▶ [Your instructions] How would you sum up the kidney transplant account below in two sentences?
Top of Selected passage
During the actual surgery, the surgeon goes to work opening up the patient.  While the kidneys are in the back of your body, the new kidney will be placed in the front.  The surgeon must first get through a lot of tissue which involved cauterizing the incisions.  I won't soon forget the smell of burning flesh.  Once he reaches the kidney, he must disconnect all the pipes to and from the kidney to be refitted for the sister's kidney.  Meanwhile, the CRNA continues to monitor the patient's vital signs - adjusting knobs on the ventilator and providing a small electric shock to check for paralysis.  Soon the sister's kidney is brought in from next door in a large silver bowl.  When the surgeon finishes detaching the original kidney, he moves to a separate table to inspect, clean and prepare the new organ.  But when he goes to the other table, the patient is still there.  Opened up with clamps and things sticking out of her!    Sadly, this was the point that I had to leave to go to a meeting.  The surgery would last for another few hours, but I would not be back in time.
Bottom of Selected passage
Top of Supplied information
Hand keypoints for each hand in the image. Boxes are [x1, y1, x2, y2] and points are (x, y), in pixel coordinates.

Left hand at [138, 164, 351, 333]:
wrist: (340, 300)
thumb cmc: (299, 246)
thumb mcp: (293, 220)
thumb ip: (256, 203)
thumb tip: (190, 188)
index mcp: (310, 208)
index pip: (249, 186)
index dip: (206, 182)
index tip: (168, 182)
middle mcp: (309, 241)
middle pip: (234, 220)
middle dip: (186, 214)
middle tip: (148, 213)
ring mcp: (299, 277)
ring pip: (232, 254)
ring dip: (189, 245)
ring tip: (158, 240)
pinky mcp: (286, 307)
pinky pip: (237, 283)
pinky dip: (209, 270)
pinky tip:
Bottom of Supplied information
▶ [Worked solution] The surgeon cauterizes incisions to get through tissue, disconnects the patient's original kidney and then prepares the sister's kidney at a separate table, while the CRNA monitors the patient's vital signs. The writer had to leave for a meeting at that point, with the patient still opened up with clamps, and the surgery would continue for another few hours.